In the old days, fathers paced in waiting rooms, eager to hear childbirth news. Now fathers and partners can and do take an active role in childbirth, often attending childbirth classes and being present during labor. I am so grateful that my husband was with me when I gave birth. It wasn’t just his comforting touch, or the fact that he knew me better than anyone else in the room. That day was a spiritual journey for us. We started the day as husband and wife and we finished it as parents. I needed my husband there for that transformation.
A doula does not replace a partner’s presence in childbirth. Nothing can replace the comfort and reassurance of a closely connected loved one. A doula’s role is different. Often times, doulas enable partners to participate more fully at the birth by guiding them, helping them to understand normal behaviors during labor and reassuring them in the comfort measures they are providing for the mother. The doula offers an objective perspective with knowledge of several options.

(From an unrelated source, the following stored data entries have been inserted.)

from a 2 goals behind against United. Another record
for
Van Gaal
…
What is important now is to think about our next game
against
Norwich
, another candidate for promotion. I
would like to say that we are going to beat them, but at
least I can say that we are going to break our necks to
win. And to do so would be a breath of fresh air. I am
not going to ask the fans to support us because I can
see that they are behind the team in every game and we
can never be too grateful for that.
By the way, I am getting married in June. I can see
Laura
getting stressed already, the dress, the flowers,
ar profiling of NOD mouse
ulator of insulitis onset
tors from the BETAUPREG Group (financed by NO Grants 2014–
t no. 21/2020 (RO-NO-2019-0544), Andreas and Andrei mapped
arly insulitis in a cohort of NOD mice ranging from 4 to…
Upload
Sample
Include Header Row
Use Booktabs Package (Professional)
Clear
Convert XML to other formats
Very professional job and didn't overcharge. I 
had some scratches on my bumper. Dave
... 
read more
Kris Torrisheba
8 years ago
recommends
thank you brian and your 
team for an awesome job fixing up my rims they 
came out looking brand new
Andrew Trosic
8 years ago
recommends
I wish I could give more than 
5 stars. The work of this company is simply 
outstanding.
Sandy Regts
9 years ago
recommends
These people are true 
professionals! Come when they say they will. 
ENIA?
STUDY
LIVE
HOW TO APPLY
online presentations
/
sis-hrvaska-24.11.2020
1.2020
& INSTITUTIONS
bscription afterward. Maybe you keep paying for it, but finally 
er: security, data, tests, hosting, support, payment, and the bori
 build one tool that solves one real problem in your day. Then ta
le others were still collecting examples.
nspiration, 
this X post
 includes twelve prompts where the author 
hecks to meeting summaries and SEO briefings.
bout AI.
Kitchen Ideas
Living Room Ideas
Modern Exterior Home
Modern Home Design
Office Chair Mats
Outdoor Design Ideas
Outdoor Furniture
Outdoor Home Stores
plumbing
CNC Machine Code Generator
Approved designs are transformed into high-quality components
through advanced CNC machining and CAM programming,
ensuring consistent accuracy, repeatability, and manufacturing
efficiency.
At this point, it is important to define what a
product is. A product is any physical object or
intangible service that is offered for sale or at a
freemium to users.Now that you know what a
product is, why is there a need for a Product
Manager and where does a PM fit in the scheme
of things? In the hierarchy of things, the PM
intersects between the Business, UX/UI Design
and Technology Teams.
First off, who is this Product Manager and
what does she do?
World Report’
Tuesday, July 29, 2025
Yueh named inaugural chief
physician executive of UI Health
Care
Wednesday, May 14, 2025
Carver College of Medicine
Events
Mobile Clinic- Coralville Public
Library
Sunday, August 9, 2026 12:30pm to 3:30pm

I think many partners have it tough these days. In the best of circumstances, they take a few classes, maybe(?) read some books, checkout some websites and talk to friends. Their training schedule lasts a few weeks and then “poof” we ask them to play in the Superbowl of birth! A doula can help a loved-one experience this special time with confidence.
It seems to me that dads and other partners want to participate in one of three ways: head coach; team player; witness. As a doula I can support your partner in any of those roles.
With your partner and a doula at the birth, you can have the best of both worlds: your partner’s loving care and attention and your doula’s expertise and guidance.